Anne Seibel, Chef décoratrice

A l’occasion de l’Industrie du rêve 2020 et de la projection d’un film sur elle, Une femme au coeur de l’illusion, la chef décoratrice Anne Seibel revient sur son parcours et son métier.

Comment se retrouve-t-on dans un documentaire sur soi ? 

(Rires) Ce n’est pas moi qui ai décidé mais le réalisateur Tibo Pinsard avec qui j’avais déjà travaillé en tant que décoratrice, sur son court métrage. Gorilla se déroulait à Los Angeles dans les années 1950 dans le milieu du cinéma et des studios. On a tourné ça à Dijon avec 30 000€. Ce court métrage a fait la

tournée des festivals, obtenu 47 prix et presque était sélectionné aux Oscars. Cela nous a beaucoup rapprochés et, un jour, il a eu l’idée de faire un documentaire sur le métier de la décoration dont on ne connaît finalement pas grand-chose. Il m’a demandé d’être sa « décoratrice cobaye » notamment parce qu’il connaît ma passion pour la transmission – j’enseigne à la Fémis – car j’aime ce métier et je pense qu’il est important de préserver le savoir-faire. Je lui ai alors donné carte blanche ainsi que l’accès à tout ce dont il avait besoin comme les gens avec qui j’ai travaillé tels que mon mentor Rick Carter, le décorateur de Steven Spielberg qui m’a tout appris, et le dernier réalisateur avec qui j’avais travaillé à ce moment-là, Ralph Fiennes. 

La décoration est un des métiers les moins mis en avant du cinéma alors qu’il est essentiel et en plein changement notamment autour des questions environnementales. Comment faire pour le faire connaître davantage ? 

De mon côté, j’en parle dès que je peux. A la Fémis, mais aussi à l’occasion d’événements publics. Je réponds aussi à des interviews de journalistes pour les magazines ou à lors de remises de prix. Toute occasion est la bonne car je pense que tout passe par la transmission. 
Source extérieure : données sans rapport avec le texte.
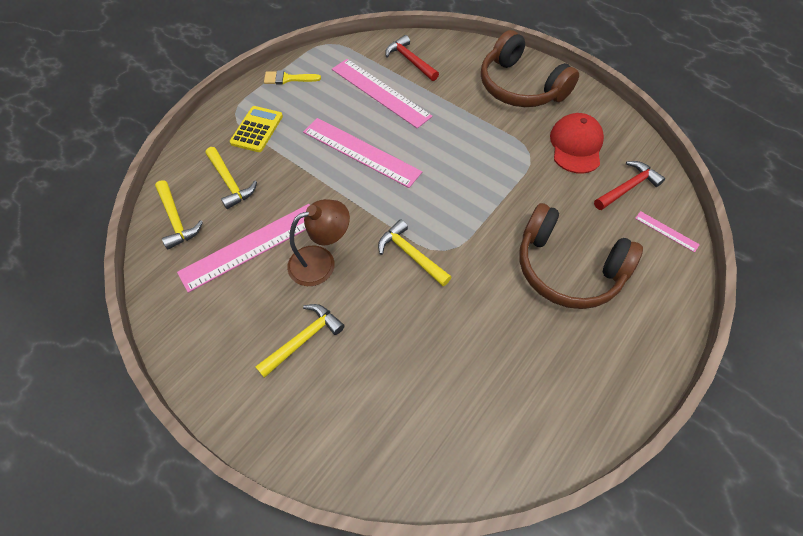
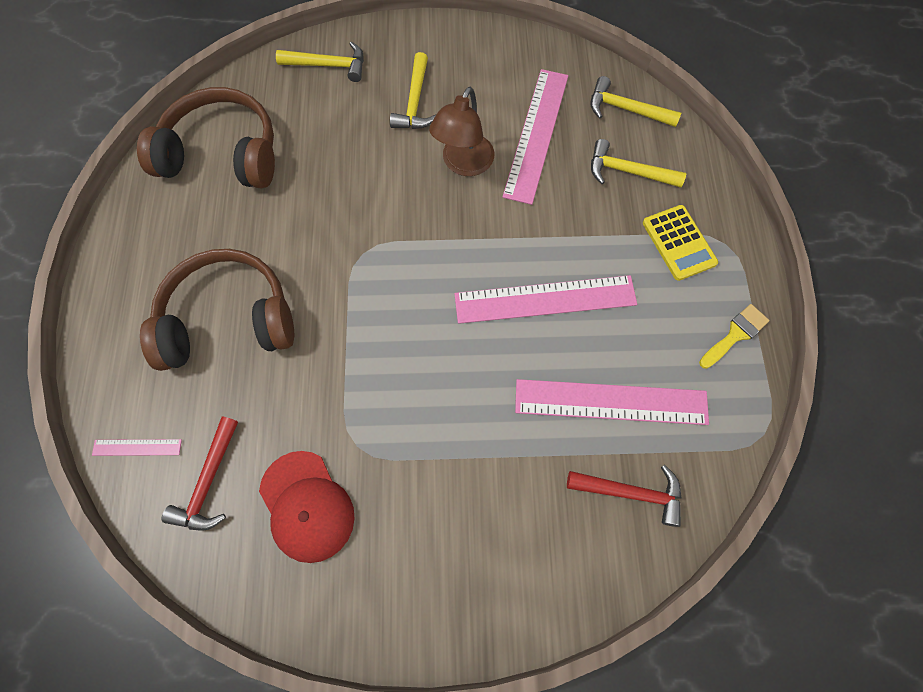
camera: 140 degrees right, 10 degrees up
(411, 254) = (390, 226): yellow hammer -> yellow hammer (328, 65)
(520, 87) = (447, 565): brown headphones -> brown headphones (222, 154)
Quand on regarde votre carrière, elle est principalement internationale, aux côtés de grands cinéastes comme Steven Spielberg, Sofia Coppola ou Clint Eastwood. Qu’est-ce qui a mené à ce choix de carrière ? 

En fait au départ c’est un peu de hasard. Je me suis retrouvé très jeune sur James Bond parce que je parlais anglais. Au départ je suis entrée en tant qu’assistante puis j’en ai fait un second parce que je m’étais bien entendu avec l’assistante dont j’étais le miroir, devenue ensuite une amie. Sur ce 2e James Bond, nous tournions au Maroc, il fallait parler français donc j’étais la bonne personne pour eux. Donc c’est par la langue que je suis arrivée sur ce métier. C’était rare à l’époque une femme assistante déco, plus maintenant mais à l’époque, si. Alors, après, les gens qui venaient à Paris faire des films ou des morceaux de films américains savaient qu’il y avait quelqu’un qui était architecte, qui dessinait et qui parlait anglais. Donc c’est comme ça j’ai pris ce tournant international dans ma carrière. Et il faut dire que le système anglo-saxon me convient beaucoup mieux. Ils sont moins latins (rires), c’est plus, il me semble, hiérarchisé. Et les chefs décorateurs sont bien plus mis en valeur dans les films anglo-saxons qu’en France. Dès que j’ai eu ma nomination à l’Oscar pour Minuit à Paris, les Américains m’ont pris par la main pour me faire grandir à leurs côtés, me proposer des projets, me donner un agent, etc… Ce qui m’a bloqué ensuite en France, car immédiatement on pensait que je serais chère. Il y a aussi une plus grande culture des décors à l’étranger, notamment en Angleterre, alors qu’ici nous sommes en train de la perdre. Je pense que c’est dû à la typologie des films. En France, on fait beaucoup de petits films naturalistes où l’on peut être chef décorateur en déplaçant trois meubles et en étant un peu accessoiriste. Pour moi, un chef décorateur, c’est autre chose, c’est quelqu’un qui construit des univers qui a le visuel d’un film dans la tête en collaboration avec un ou une cinéaste, ce n’est pas juste déplacer des choses. C’est savoir mettre en volume les images que l’on a en tête. Mais bon, ici, on est un peu considéré comme la 5e roue du carrosse.